The Equality Act is “not equal for anyone,” and it creates division, freshman Rep. Lauren Boebert is arguing. 

“Democrats want to continuously create upper echelons and just different classes of people and elevate people above one another and create division while doing so,” the Colorado Republican told “Fox News @ Night” host Shannon Bream Thursday. “If we just go back to the Constitution, it’s really simple. We are all equal under the law.”

The act, passed in the House in late February along party lines, adds amendments to the existing civil rights law to prohibit discrimination based on sex, sexual orientation, and gender identity in areas including public accommodations and facilities, education, federal funding, employment, housing, credit, and the jury system. It also defines and includes sex, sexual orientation, and gender identity as being among the prohibited categories of discrimination or segregation. 

Boebert, however, argued that the bill puts other people in danger or discriminates against them.

“(It) puts little girls at risk, allowing confused men to go into women’s restrooms,” she claimed to Bream. “I mean, I don’t want little girls watching their backs, wondering if a man is trying to take a peek at them.”

Boebert also argued that Democrats, through the bill, have “fundamentally ended girls’ sports in America” by allowing transgender girls to compete on female sports teams.

“Girls have to be worried about being outplayed by a boy and losing a potential scholarship,” she said. “This Equality Act is about anything but equality.”

She also took offense with a statement made by Rep. David Cicilline, D-R.I., the lead sponsor of the bill, who said its writers took care to “ensure the religious exemptions which currently exist remain undisturbed. We have two interests protected here, the right to religious expression and a deeply held commitment to ending discrimination. The Equality Act achieves both.”

“That statement is garbage like most of the stuff that comes from that side of the aisle of the House of Representatives, unfortunately,” Boebert said of Cicilline’s comments. “Stop for a second and say maybe we aren’t smarter than the American people and just kind of pulled back on the reins a little bit and let Americans live their lives. We can get rid of this divisive behavior and these ridiculous laws they are trying to pass that replace mom and dad with bureaucrats.”

Boebert also argued that the push to unseat Iowa GOP Rep. Mariannette Miller-Meeks, who won her race by just six votes this past fall, is part of the Democrats’ “war on women.”

Miller-Meeks’ win is being challenged by another woman, Bream pointed out. 

Former state Sen. Rita Hart, who lost narrowly to Miller-Meeks, has filed a challenge with Congress on the results of the race, claiming that 22 legally-cast ballots had not been counted and that affected the outcome.

On March 10, a House committee turned down a motion brought by the Miller-Meeks campaign to dismiss Hart’s challenge. 

“I believe Democrats hate women,” Boebert stated. “This is a full-on attack on women and mainly conservative women.

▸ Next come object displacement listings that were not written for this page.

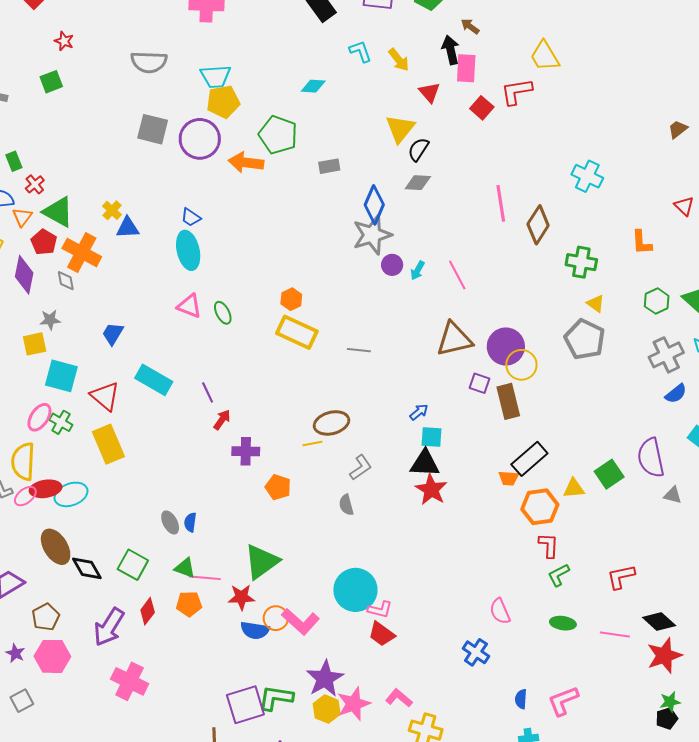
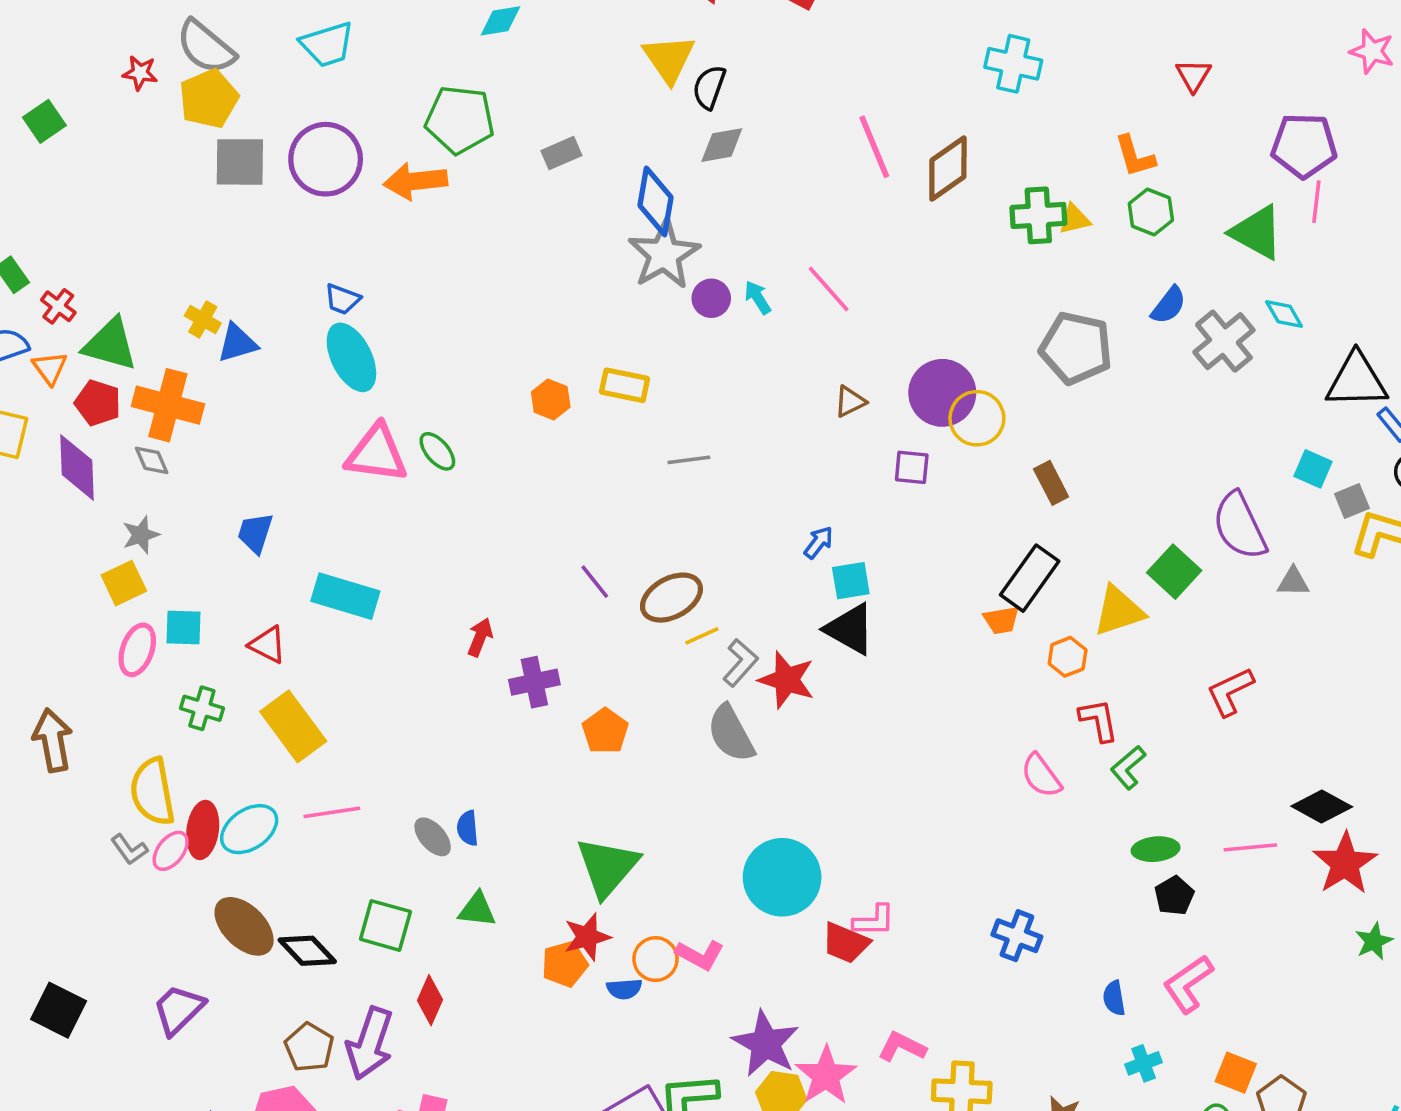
red star: (64, 41) -> (140, 73), moved
gray semicircle: (149, 62) -> (206, 47), turned 51
yellow pentagon: (223, 102) -> (209, 99), moved
red triangle: (684, 206) -> (1193, 75), turned 30
brown diamond: (538, 225) -> (948, 168), turned 36
cyan arrow: (418, 270) -> (758, 297), turned 132
green hexagon: (657, 301) -> (1151, 212), moved
yellow triangle: (596, 304) -> (1075, 219), moved, turned -36
pink triangle: (189, 306) -> (377, 453), size x1.4
yellow rectangle: (297, 332) -> (625, 385), moved, size x0.7
brown triangle: (454, 339) -> (850, 402), size x0.5
cyan square: (61, 376) -> (184, 628), size x0.7
purple line: (208, 392) -> (595, 582), moved
blue semicircle: (676, 394) -> (1169, 305), moved
red triangle: (105, 396) -> (268, 645), size x0.7
brown rectangle: (508, 401) -> (1051, 483), moved, size x0.7
pink ellipse: (39, 417) -> (137, 650), moved
yellow line: (312, 444) -> (702, 636), moved
black triangle: (425, 463) -> (850, 629), turned 40
orange pentagon: (278, 487) -> (605, 731), turned 30
yellow triangle: (574, 488) -> (1119, 611), size x1.4
red ellipse: (46, 489) -> (203, 830), turned -60
red star: (431, 489) -> (787, 680), moved
gray semicircle: (346, 505) -> (731, 733), size x1.6
orange hexagon: (540, 507) -> (1068, 657), size x0.6
red L-shape: (621, 577) -> (1230, 692), moved
pink line: (205, 578) -> (332, 812), moved
orange pentagon: (189, 604) -> (565, 964), moved
pink L-shape: (380, 610) -> (874, 921), moved
pink semicircle: (500, 611) -> (1041, 776), moved
brown pentagon: (46, 617) -> (309, 1047), moved
pink L-shape: (301, 622) -> (700, 955), size x0.7
blue semicircle: (255, 630) -> (624, 989), size x0.7
black pentagon: (667, 718) -> (1174, 896), moved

There were more women elected to the GOP than ever before and it is because we have been watching Democrats, we’ve been watching how they message, watching their policy, how they communicate and so many of us stepped up to win our election in 2020 because we are saying the Democrat party and their women who they have elected do not represent me, they do not represent my country, the country I know.”

She added that she is “so happy and proud to be the first woman and the first mom to represent Colorado’s third district but that’s not why I was elected. Republicans don’t play gender identity politics. The Democrats certainly do and they can’t stand when strong women win their seats and challenge their narrative, they do anything they can to try to destroy and even remove us by stealing an election.”